🤖 AI Summary
This work addresses the challenge of cross-table retrieval and information composition in open-domain question answering. We propose an iterative multi-table retrieval framework that jointly optimizes semantic relevance, query coverage, and structural connectability. To our knowledge, this is the first approach to formulate multi-table retrieval as a greedy iterative search process, incorporating a lightweight joint-aware algorithm that dynamically evaluates semantic matching, coverage completeness, and inter-table joinability at each step. Evaluated on five mainstream NL2SQL benchmarks, our method achieves retrieval accuracy comparable to exact MIP solvers while accelerating inference by 4–400×, significantly outperforming conventional single-objective heuristic methods. Our core contributions are: (i) the first iterative retrieval paradigm that jointly optimizes semantic relevance, coverage, and structural connectability; and (ii) an efficient, interpretable, and scalable solution for multi-table joint retrieval.
📝 Abstract
Open-domain question answering over datalakes requires retrieving and composing information from multiple tables, a challenging subtask that demands semantic relevance and structural coherence (e.g., joinability). While exact optimization methods like Mixed-Integer Programming (MIP) can ensure coherence, their computational complexity is often prohibitive. Conversely, simpler greedy heuristics that optimize for query coverage alone often fail to find these coherent, joinable sets. This paper frames multi-table retrieval as an iterative search process, arguing this approach offers advantages in scalability, interpretability, and flexibility.
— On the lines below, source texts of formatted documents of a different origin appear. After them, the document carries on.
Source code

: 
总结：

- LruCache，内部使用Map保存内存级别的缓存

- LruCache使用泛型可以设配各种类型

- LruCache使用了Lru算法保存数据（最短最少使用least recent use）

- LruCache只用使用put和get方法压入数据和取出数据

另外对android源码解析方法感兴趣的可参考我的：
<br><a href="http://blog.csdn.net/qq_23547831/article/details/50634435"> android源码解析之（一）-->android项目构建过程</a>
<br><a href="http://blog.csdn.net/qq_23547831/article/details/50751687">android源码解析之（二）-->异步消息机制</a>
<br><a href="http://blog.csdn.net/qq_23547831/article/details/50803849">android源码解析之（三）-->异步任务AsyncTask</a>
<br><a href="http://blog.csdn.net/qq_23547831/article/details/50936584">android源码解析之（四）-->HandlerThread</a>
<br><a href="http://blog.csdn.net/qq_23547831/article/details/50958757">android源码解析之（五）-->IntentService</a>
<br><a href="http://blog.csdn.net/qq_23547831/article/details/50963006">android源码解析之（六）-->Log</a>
We propose a general framework and a concrete instantiation: a fast, effective Greedy Join-Aware Retrieval algorithm that holistically balances relevance, coverage, and joinability. Experiments across 5 NL2SQL benchmarks demonstrate that our iterative method achieves competitive retrieval performance compared to the MIP-based approach while being 4-400x faster depending on the benchmark and search space settings. This work highlights the potential of iterative heuristics for practical, scalable, and composition-aware retrieval.